• **PAGE TEXT**
Teal has an advantage that the typed language can be translated into Lua at runtime so during development it allows for quick prototyping and adding types when the amount of types becomes substantial. But its type system is less powerful than that of TypeScript.
I do not prefer "scripting", but dynamic typing + poor language design.
There are dyn typed langs with langs with nice designs. I like Ruby and IOScript. All lisp-like languages. And there are several dyn typed fit-for-embedded langs implemented in Rust that are very promising. This is very much my own opinion, I know. But reading the article's "cons of Lua" I immediately remembered my fight with that language.
Personally I prefer typed languages nowadays. The stronger the better, as long as there is good IDE support.
I'm not convinced scripting languages are not suitable for large projects. It's said a lot, but I've never seen proof one way or the other. I suspect unmanageable code-bases derive from uncontrollable project forces, ignorance, or not caring, but not because of the perceived short comings of a scripting language.
Indeed. Unmanageable code bases come from conversations like this between management and developers:
“Look, we need you to implement this feature within the next 24 hours.”
“Based on my scrum analysis, I need about a week to implement it.”
“Sorry, if it’s not done within the next 24 hours, you will be out of a job.”
“OK....”
At which point, we get a hideous rush job. I have seen this happen time and time again. There is no language in the world which isn’t going to be able to force clean, manageable code under these kinds of circumstances, which alas can and do happen too often in the caffeine and work obsessed tech culture.
I recently started working at a place which is like this, and the code really shows it. It really does not matter what language is used, it's not going to very maintainable if written so quickly.
Have you coded with Haskell or Elm? Im confident that re-factoring that mess that surely comes out of the 24h sprint will be re-factorable without too much pain in these languages.
Just a feeling, but coding with them feels like they are refactor-optimized langs.
It's a trade off, I think. A compiled static language forces you to behave a certain way at the expense of flexibility/expressiveness, script languages are more flexible, but in a way that is easier to acquire technical debt that might be harder to move away from (IMO).
Not at all, but having been on the "dynamically typed spaghetti code with very obscure paths/interactions and no test coverage" refactor wagon, I would take a statically typed option any day.
Yes, the problem with strong static typing in many languages is that you have to make decisions about typing at exactly the worst time (at the beginning), while you almost never know up front exactly what you need.
For me the ideal would be a language with the expressiveness and fast dev times of Python, and then type information would be collected from actually running the program during development and would gradually shift from auto-generated type hints to more concrete type declarations that could be enforced but that would also assist in compilation & optimization.

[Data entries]
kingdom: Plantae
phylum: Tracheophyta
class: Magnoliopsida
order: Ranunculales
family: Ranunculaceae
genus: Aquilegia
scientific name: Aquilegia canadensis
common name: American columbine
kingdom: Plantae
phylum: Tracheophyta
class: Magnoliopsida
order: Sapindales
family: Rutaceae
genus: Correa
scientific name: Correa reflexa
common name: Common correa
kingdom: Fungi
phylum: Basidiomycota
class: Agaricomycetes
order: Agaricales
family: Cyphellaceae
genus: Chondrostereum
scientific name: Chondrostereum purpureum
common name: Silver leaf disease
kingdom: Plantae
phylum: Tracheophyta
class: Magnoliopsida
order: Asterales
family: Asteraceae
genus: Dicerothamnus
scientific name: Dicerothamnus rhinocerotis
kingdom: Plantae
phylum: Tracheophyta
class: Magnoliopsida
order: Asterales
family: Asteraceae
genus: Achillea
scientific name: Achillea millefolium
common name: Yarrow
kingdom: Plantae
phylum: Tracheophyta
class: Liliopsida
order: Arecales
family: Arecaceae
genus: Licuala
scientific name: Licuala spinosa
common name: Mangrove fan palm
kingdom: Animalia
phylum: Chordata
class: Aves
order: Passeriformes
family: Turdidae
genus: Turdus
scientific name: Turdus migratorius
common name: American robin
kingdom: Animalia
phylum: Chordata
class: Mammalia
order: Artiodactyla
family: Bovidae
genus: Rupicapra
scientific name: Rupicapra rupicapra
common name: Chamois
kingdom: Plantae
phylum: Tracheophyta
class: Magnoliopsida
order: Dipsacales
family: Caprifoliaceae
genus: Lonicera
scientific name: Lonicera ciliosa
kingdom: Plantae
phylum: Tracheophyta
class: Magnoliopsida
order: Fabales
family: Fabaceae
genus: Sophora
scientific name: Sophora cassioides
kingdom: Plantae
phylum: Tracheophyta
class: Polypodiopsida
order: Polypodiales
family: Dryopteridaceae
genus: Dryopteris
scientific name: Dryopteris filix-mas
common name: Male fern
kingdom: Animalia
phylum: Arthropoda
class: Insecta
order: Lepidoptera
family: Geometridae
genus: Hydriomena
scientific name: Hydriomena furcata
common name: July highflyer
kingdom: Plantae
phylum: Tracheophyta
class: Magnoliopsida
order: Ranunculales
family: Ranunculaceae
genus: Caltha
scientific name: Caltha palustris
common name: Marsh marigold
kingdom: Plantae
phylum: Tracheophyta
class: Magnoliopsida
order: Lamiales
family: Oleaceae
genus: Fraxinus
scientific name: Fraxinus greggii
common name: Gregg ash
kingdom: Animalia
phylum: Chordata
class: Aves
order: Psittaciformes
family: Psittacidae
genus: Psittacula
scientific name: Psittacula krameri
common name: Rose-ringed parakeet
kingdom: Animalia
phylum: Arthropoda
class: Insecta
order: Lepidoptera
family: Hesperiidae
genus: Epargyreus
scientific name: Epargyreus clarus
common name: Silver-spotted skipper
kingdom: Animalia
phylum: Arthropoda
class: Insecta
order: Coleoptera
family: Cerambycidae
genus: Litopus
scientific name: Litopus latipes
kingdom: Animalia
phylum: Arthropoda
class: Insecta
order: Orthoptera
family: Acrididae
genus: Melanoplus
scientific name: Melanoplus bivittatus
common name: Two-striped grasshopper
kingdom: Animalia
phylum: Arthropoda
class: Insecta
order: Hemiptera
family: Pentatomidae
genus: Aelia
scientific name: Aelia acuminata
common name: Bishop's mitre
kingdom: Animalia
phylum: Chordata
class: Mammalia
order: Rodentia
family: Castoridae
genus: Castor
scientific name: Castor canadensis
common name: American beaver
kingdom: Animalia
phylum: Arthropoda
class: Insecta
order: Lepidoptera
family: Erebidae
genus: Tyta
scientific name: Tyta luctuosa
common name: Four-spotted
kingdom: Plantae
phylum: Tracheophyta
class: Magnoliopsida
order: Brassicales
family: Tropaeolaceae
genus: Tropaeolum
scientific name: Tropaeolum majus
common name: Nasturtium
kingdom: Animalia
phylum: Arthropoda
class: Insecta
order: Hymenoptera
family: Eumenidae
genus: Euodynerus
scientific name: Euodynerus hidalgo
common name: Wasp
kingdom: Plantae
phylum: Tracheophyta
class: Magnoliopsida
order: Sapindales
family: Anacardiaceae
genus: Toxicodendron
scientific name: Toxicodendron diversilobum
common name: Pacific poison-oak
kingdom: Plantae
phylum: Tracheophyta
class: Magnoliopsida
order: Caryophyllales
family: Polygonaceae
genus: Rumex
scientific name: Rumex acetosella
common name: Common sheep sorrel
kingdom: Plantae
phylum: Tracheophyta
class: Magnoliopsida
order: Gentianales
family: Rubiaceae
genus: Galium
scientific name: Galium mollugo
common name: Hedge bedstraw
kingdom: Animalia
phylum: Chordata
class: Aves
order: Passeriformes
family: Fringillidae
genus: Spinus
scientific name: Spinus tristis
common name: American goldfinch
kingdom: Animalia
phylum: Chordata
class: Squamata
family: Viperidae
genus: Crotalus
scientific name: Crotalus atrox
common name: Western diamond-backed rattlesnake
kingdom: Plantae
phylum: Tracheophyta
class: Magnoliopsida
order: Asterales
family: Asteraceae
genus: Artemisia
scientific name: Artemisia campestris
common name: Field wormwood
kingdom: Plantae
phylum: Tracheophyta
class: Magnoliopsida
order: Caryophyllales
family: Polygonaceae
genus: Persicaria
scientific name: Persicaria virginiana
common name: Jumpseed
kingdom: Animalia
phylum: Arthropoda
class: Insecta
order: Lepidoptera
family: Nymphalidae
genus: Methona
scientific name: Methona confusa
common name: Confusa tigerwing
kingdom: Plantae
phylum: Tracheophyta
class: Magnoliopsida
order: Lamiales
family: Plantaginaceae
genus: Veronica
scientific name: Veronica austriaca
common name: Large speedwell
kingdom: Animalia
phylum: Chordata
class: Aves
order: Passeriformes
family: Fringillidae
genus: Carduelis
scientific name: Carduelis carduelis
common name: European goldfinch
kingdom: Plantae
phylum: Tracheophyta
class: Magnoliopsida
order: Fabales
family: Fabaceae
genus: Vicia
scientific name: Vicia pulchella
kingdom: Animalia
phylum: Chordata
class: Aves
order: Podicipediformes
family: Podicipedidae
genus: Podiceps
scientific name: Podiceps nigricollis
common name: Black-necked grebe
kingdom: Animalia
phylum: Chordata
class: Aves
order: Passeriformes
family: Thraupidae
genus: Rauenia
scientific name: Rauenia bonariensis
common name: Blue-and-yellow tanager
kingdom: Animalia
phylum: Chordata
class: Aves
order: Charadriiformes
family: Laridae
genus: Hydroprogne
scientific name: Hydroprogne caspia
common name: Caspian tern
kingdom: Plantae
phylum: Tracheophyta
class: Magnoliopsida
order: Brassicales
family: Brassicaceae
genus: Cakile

• **WHAT YOU SHOULD DO**
From the discussion of typed and scripting languages, reproduce word for word the passage that begins at "Have you coded" and stops after "in these languages.".

• **SOLUTION TO THIS EXERCISE**
Have you coded with Haskell or Elm? Im confident that re-factoring that mess that surely comes out of the 24h sprint will be re-factorable without too much pain in these languages.